A look back: In 2004 I took an early November trip to Southeast Asia, starting in my sister Mary’s Singapore. My week there happened to coincide with the second election of George Bush, Ramadan, and Diwali, the Hindu festival of lights. It’s underway this year in late October.

We went to Little India and saw the place lit up for this joyous, light filled holiday. That was fun for this Midwestern guy, but the peak came in the wee hours of the morning. At Sri Mariamman Temple. The oldest Hindu Temple in Singapore, it features, during Diwali, firewalking.

Mary and I walked the empty streets of China Town, which had closed around this temple built in 1893, and found a long line of people waiting for their chance to walk on hot coals, immerse their feet in a milk bath, then be caught by volunteers.

Of most interest to me were the folks at the end of the line, all women. We talked with some of them and found that their inclusion in the ceremony had come only recently, feminism changing even this thousands of years old ritual. Gave me hope for the world.

 

Living in the in-betweens

Mabon and the Harvest Moon’s 1% crescent

Monday gratefuls: Shadow chewing on her Kong lobster. Rich, a good friend. Dr. Bupathi. PET scan. Night and all it nourishes. Shohei Otani. The GOAT. My son, his empathy. Seoah, her joy. Murdoch, his life with them. South Korea. Everwood. Loot. The Morning Show. Apple TV. A Brief History of the Earth. Tom. Bill. Ode. Paul.

Sparks of Joy and Awe: Life

Life Kavannah: Wu Wei

Week Kavannah:  Ometz Lev.  Courage of the heart.

Tarot: Paused

One brief shining: When I sleep, the night air comes in over my head with the scent of Lodgepole Pines and wet Aspen leaves; out the window lies Cassiopeia, so far away, yet so faithful, Polaris, our true North Star, found by following the tail of Ursa Major while down here Ursus americanus, the Black Bear, grows fatter and fatter, ready to sleep as the Winter Constellations climb into their long Night Sky.

 

The In-Betweens: A lesson from cancer patients for the rest of you. No matter the type of cancer, you have follow ups, even if it’s in remission. The periodicity of the follow ups tells the tale of how likely a sudden change is. In the best case the follow ups start more frequently, say every three months for a couple of years, then every six months or even annually.

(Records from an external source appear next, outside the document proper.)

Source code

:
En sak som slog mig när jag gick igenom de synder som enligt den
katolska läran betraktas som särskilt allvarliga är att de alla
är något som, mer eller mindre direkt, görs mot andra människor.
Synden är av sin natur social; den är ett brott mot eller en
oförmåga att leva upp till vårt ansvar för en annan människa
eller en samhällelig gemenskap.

No matter the intervals we all live in the in-between, that is, the time between one follow up and another. As the date of a follow up nears, say a blood test or an imaging procedure, we often experience what some call scanxeity-a heightened worry that this time, this follow up will reveal either a cancer’s return or its progression.

Since 2018 I’ve had follow up blood tests every three months with a PET scan once a year. Due to a recent rise in my PSA from .2 to .3 I have had another blood test, then a PET scan even though I had one back in May. This last to check for changes in my metastases. My in-between now in weeks, not months. May not last, but for right now it’s what I need.

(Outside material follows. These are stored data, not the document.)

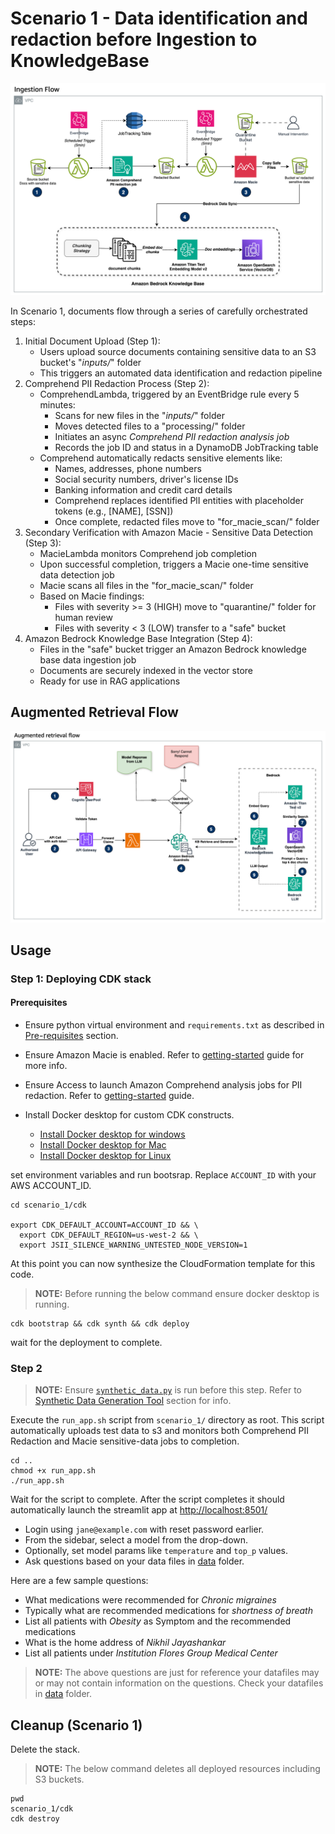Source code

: # Scenario 1 - Data identification and redaction before Ingestion to KnowledgeBase

![Scenario 1 - Ingestion Flow](../images/scenario1_ingestion_flow.png)

In Scenario 1, documents flow through a series of carefully orchestrated steps:

1. Initial Document Upload (Step 1):
    - Users upload source documents containing sensitive data to an S3 bucket's "_inputs/_" folder
    - This triggers an automated data identification and redaction pipeline
2. Comprehend PII Redaction Process (Step 2):
    - ComprehendLambda, triggered by an EventBridge rule every 5 minutes:
      - Scans for new files in the "_inputs/_" folder
      - Moves detected files to a "processing/" folder
      - Initiates an async _Comprehend PII redaction analysis job_
      - Records the job ID and status in a DynamoDB JobTracking table
    - Comprehend automatically redacts sensitive elements like:
      - Names, addresses, phone numbers
      - Social security numbers, driver's license IDs
      - Banking information and credit card details
      - Comprehend replaces identified PlI entities with placeholder tokens (e.g., [NAME], [SSN])
      - Once complete, redacted files move to "for_macie_scan/" folder
3. Secondary Verification with Amazon Macie - Sensitive Data Detection (Step 3):
    - MacieLambda monitors Comprehend job completion
    - Upon successful completion, triggers a Macie one-time sensitive data detection job
    - Macie scans all files in the "for_macie_scan/" folder
    - Based on Macie findings:
       - Files with severity >= 3 (HIGH) move to "quarantine/" folder for human review
       - Files with severity < 3 (LOW) transfer to a "safe" bucket
4. Amazon Bedrock Knowledge Base Integration (Step 4):
   - Files in the "safe" bucket trigger an Amazon Bedrock knowledge base data ingestion job
   - Documents are securely indexed in the vector store
   - Ready for use in RAG applications

## Augmented Retrieval Flow

![Augmented Retrieval Flow](../images/scenario1_augmented%20retrieval_flow.png)

## Usage

### Step 1: Deploying CDK stack

#### Prerequisites

- Ensure python virtual environment and `requirements.txt` as described in [Pre-requisites](../README.md#pre-requisites) section.

- Ensure Amazon Macie is enabled. Refer to [getting-started](https://docs.aws.amazon.com/macie/latest/user/getting-started.html) guide for more info.
- Ensure Access to launch Amazon Comprehend analysis jobs for PII redaction. Refer to [getting-started](https://docs.aws.amazon.com/comprehend/latest/dg/getting-started.html) guide.
- Install Docker desktop for custom CDK constructs.
  - [Install Docker desktop for windows](https://docs.docker.com/desktop/setup/install/windows-install/)
  - [Install Docker desktop for Mac](https://docs.docker.com/desktop/setup/install/mac-install/)
  - [Install Docker desktop for Linux](https://docs.docker.com/desktop/setup/install/linux/)

set environment variables and run bootsrap. Replace `ACCOUNT_ID` with your AWS ACCOUNT_ID.

```shell
cd scenario_1/cdk

export CDK_DEFAULT_ACCOUNT=ACCOUNT_ID && \
  export CDK_DEFAULT_REGION=us-west-2 && \
  export JSII_SILENCE_WARNING_UNTESTED_NODE_VERSION=1
```

At this point you can now synthesize the CloudFormation template for this code.

>**NOTE:** Before running the below command ensure docker desktop is running.

```shell
cdk bootstrap && cdk synth && cdk deploy
```

wait for the deployment to complete.

### Step 2

>**NOTE:** Ensure [`synthetic_data.py`](./synthetic_data.py) is run before this step. Refer to [Synthetic Data Generation Tool](../README.md#synthetic-data-generation-tool) section for info.

Execute the `run_app.sh` script from `scenario_1/` directory as root.
This script automatically uploads test data to s3 and monitors both Comprehend PII Redaction and Macie sensitive-data jobs to completion.

```shell
cd ..
chmod +x run_app.sh
./run_app.sh
```

Wait for the script to complete. After the script completes it should automatically launch the streamlit app at <http://localhost:8501/>

- Login using `jane@example.com` with reset password earlier.
- From the sidebar, select a model from the drop-down.
- Optionally, set model params like `temperature` and `top_p` values.
- Ask questions based on your data files in [data](../data/) folder.

Here are a few sample questions:

- What medications were recommended for _Chronic migraines_
- Typically what are recommended medications for _shortness of breath_
- List all patients with _Obesity_ as Symptom and the recommended medications
- What is the home address of _Nikhil Jayashankar_
- List all patients under _Institution Flores Group Medical Center_

>**NOTE:** The above questions are just for reference your datafiles may or may not contain information on the questions. Check your datafiles in [data](../data/) folder.

## Cleanup (Scenario 1)

Delete the stack.

>**NOTE:** The below command deletes all deployed resources including S3 buckets.

```shell
pwd
scenario_1/cdk
cdk destroy
```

If you cannot learn to live your life in the in-betweens, you allow cancer to ruin your life before you die. I’ve had times, as recently as last November, when the pressure of a possible change to my status got to me. At an appointment when I thought I would get information, there was none. I got mad though really I was anxious. Turned out to be a false alarm but I lost a week of my life to anxiety. I wasn’t living in my in-betweens.

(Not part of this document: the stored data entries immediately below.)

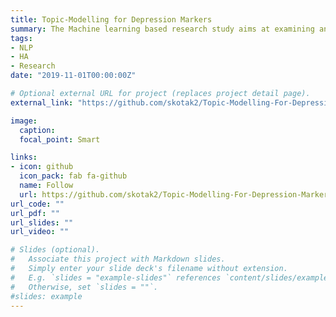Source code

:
 ```yaml
---
title: Topic-Modelling for Depression Markers
summary: The Machine learning based research study aims at examining and monitoring the various depression markers by analyzing the tweets of self-declared depression patients on Twitter
tags:
- NLP
- HA
- Research
date: "2019-11-01T00:00:00Z"

# Optional external URL for project (replaces project detail page).
external_link: "https://github.com/skotak2/Topic-Modelling-For-Depression-Markers"

image:
  caption: 
  focal_point: Smart

links:
- icon: github
  icon_pack: fab fa-github
  name: Follow
  url: https://github.com/skotak2/Topic-Modelling-For-Depression-Markers
url_code: ""
url_pdf: ""
url_slides: ""
url_video: ""

# Slides (optional).
#   Associate this project with Markdown slides.
#   Simply enter your slide deck's filename without extension.
#   E.g. `slides = "example-slides"` references `content/slides/example-slides.md`.
#   Otherwise, set `slides = ""`.
#slides: example
---
```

In a very real sense life itself is an in-between, lying between what the Mexica called a sleep and a sleep. Or, that time after you took a test, submitted a paper and the posting of grades. Between an interview and a hiring decision. Between one pitch, one throw down field and the next.

Whatever your in-betweens they are when your life happens. Live, don’t curl up or go jittery. Live in the in-betweens.

 

Sports: I have to remark on Shohei Otani’s majestic game 4 of the National League playoffs, Dodgers v Milwaukee. After an opening walk Shohei the pitcher got three strike-outs, then as lead off batter in the Dodger line-up smashed a home run. He would go on to pitch 6 scoreless innings with 10 strikeouts and hit two more home runs, one that cleared the roof of Dodger Stadium. Probably the greatest game for a single player in the entire history of baseball.